Extracted text:
::::

Les Georges Leningrad
After the miserable amorphous muck of some feeble neo-shoegaze openers appropriately named Coma (why oh why did someone think it was a good idea to revive that genre?), French-Canadian synth-punksters Les Georges Leningrad brutally rocked Northsix, armed with nothing but a cheap Korg and a drum kit with “BOBO” scrawled on it in red letters. Their stage setup also included one giant deer and two trees, all crafted from painted cardboard. It might’ve suggested a pastoral Animal Collective scene—gentle Bambi frolicking through the leafy forest—but the deer had an angry, steely glint in its eyes, and a pissed-off owl perched on one of the trees, ready to strike.
The band, too, looked poised to attack. Lead vocalist Poney P. adorably wore a red-and-black polka-dotted dress with red ruffles, white heels, and a très chic white beret. She bore an uncanny resemblance to Maria Callas, but her terrifying bilingual yelps and funkily raunchy dance moves were more like some unholy fusion of James Chance and Salt ‘N Pepa. Drummer Bobo Boutin sported hideous amounts of eye makeup and a black skull and crossbones painted on his stomach. Keyboardist Mingo L’Indien donned white scrubs that looked stolen earlier that day from a mental ward, and what appeared to be a Mexican wrestler mask (in red and black, presumably to match Ms. P.). Spotted in the adoring Northsix crowd: members of Le Tigre, in town to support the Pixies.
The trio raced through most of the songs from their new Sur le Traces Black Eskimo—a volatile mix of frenetic and incomprehensible disco bangers, organ dirges, noise freak-outs, and hilariously ham-fisted stabs at musique concrète. Their eerie, distorted keyboard sounds would bring to mind Suicide, if Suicide were ever funny and had more than three good songs. After every band member switched places—each losing at least one article of clothing in the process—and held an impromptu arm-wrestling match, the band ended triumphantly, with Poney P. yelling in charmingly broken English: “Thank you . . . New York! Thank you . . . Rolling Rock?”
Canadian synth-poppers sedately uncelebrate Hanukkah
I don’t know what kind of Jew-y shit they wanted me to do,” senior Junior Boy Jeremy Greenspan told a roomful of holiday hipsters at Joe’s Pub. The performance by Greenspan’s way-hyped Canadian electropop duo had been billed by Joe’s as a Sixth Night of Hanukkah celebration, and the soft-spoken singer was taking no such responsibility for it. “Being a Jew in New York isn’t so exotic,” he admitted, stressing the relative uniqueness of his lineage at home, where he breaks metaphorical bread with William Shatner and Geddy Lee.

::::

Source records:

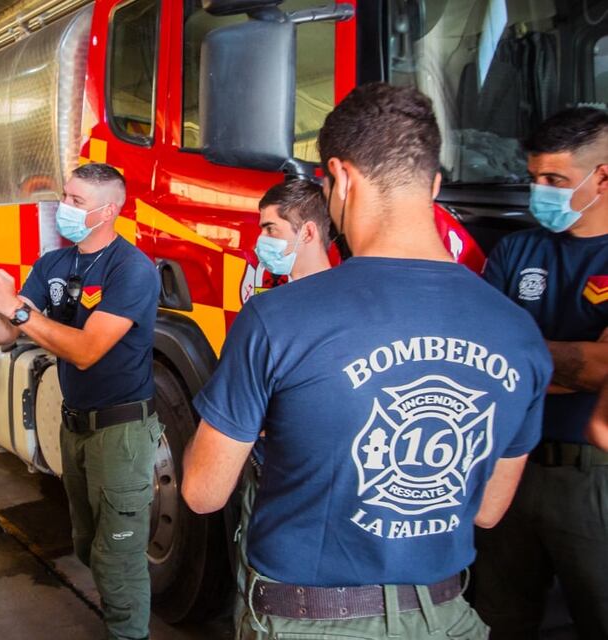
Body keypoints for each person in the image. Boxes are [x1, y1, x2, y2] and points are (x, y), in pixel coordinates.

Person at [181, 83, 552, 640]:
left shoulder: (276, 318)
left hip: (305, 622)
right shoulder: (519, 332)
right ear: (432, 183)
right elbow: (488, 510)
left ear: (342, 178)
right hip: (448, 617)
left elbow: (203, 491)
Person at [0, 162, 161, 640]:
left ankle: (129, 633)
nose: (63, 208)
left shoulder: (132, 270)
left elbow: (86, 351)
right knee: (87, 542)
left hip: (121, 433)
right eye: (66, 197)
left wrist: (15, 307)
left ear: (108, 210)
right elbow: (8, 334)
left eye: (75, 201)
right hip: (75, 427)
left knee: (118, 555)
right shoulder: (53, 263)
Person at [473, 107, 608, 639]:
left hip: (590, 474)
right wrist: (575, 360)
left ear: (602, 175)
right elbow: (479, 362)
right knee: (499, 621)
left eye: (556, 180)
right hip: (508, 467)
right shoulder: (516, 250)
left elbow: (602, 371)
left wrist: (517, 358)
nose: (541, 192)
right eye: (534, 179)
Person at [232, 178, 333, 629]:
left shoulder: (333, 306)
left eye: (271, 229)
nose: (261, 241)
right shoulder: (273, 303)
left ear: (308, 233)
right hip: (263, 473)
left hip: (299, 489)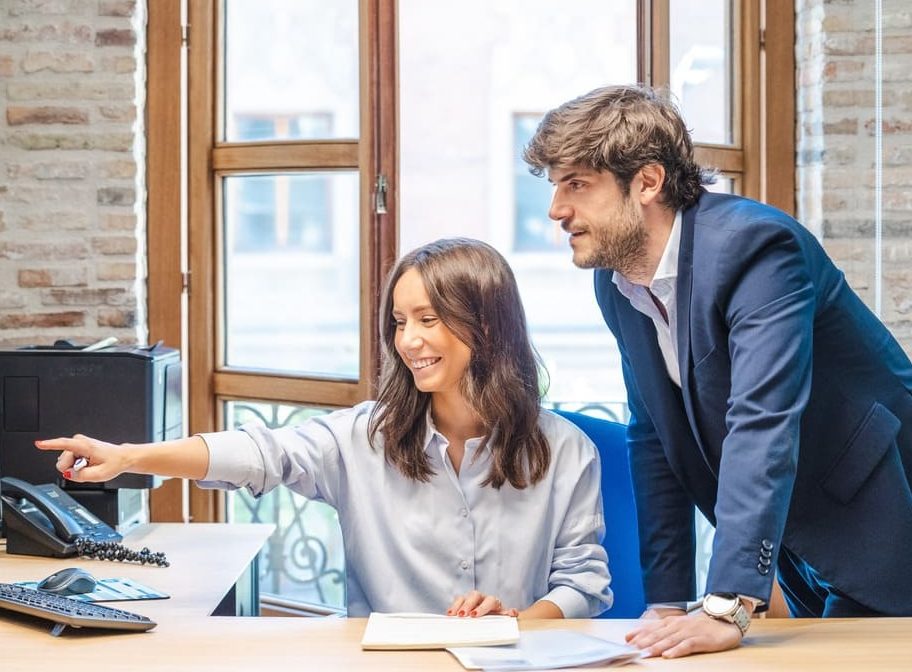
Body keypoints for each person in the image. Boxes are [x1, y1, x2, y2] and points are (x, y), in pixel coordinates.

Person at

::::

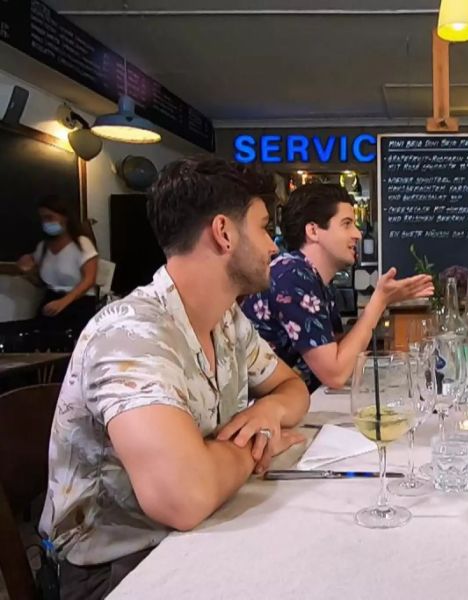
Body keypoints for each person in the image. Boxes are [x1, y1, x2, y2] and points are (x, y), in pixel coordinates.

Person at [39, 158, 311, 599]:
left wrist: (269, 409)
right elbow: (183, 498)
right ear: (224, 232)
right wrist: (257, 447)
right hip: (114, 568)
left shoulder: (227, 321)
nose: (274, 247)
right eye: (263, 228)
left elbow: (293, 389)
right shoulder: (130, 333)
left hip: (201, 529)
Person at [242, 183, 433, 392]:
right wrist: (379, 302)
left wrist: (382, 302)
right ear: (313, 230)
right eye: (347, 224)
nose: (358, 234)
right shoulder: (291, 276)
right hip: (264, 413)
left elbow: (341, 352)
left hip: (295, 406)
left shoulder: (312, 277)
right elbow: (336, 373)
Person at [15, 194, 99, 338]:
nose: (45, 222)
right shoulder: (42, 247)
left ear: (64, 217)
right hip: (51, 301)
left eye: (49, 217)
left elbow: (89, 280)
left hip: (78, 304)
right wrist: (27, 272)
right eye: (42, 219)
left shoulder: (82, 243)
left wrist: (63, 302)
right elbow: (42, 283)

::::

Task requirements:
a) Retype the concert review text from "The band, too, looked" up to and including "support the Pixies.".
b) According to the concert review text, what was scrawled on the drum kit, and in what color?
c) Carry on the concert review text from its last sentence.

Response list:
a)
The band, too, looked poised to attack. Lead vocalist Poney P. adorably wore a red-and-black polka-dotted dress with red ruffles, white heels, and a très chic white beret. She bore an uncanny resemblance to Maria Callas, but her terrifying bilingual yelps and funkily raunchy dance moves were more like some unholy fusion of James Chance and Salt ‘N Pepa. Drummer Bobo Boutin sported hideous amounts of eye makeup and a black skull and crossbones painted on his stomach. Keyboardist Mingo L’Indien donned white scrubs that looked stolen earlier that day from a mental ward, and what appeared to be a Mexican wrestler mask (in red and black, presumably to match Ms. P.). Spotted in the adoring Northsix crowd: members of Le Tigre, in town to support the Pixies.

b) "BOBO" was scrawled on it in red letters.

c)
So instead of a history lesson, the Junior Boys—Greenspan on vocals, bass, and guitar; partner Matt Didemus on keyboards; Apple laptop on meteorological slide show and canned beats—zipped through an enjoyable if unenlightening set, which Greenspan announced was the band’s first headlining show in town. The music was great. Last Exit, their debut, is still revealing hidden depths more than a year after fans started blogging one-handedly about the singles that anchor it: the delicate dance between Greenspan’s airy singing and the deceptively funky rhythms; the mini-marshmallow melodies; the glittering jewel-box production filigree that redeems the casual solipsism of iTunes-ing through headphones. And Greenspan’s witty lyrics, which redeem the concentrated solipsism of redeeming casual solipsism: “You’ve gone and left me on my own,” he sings over oven-mitted bass in “Birthday.” “It’s not so bad to stay at home.”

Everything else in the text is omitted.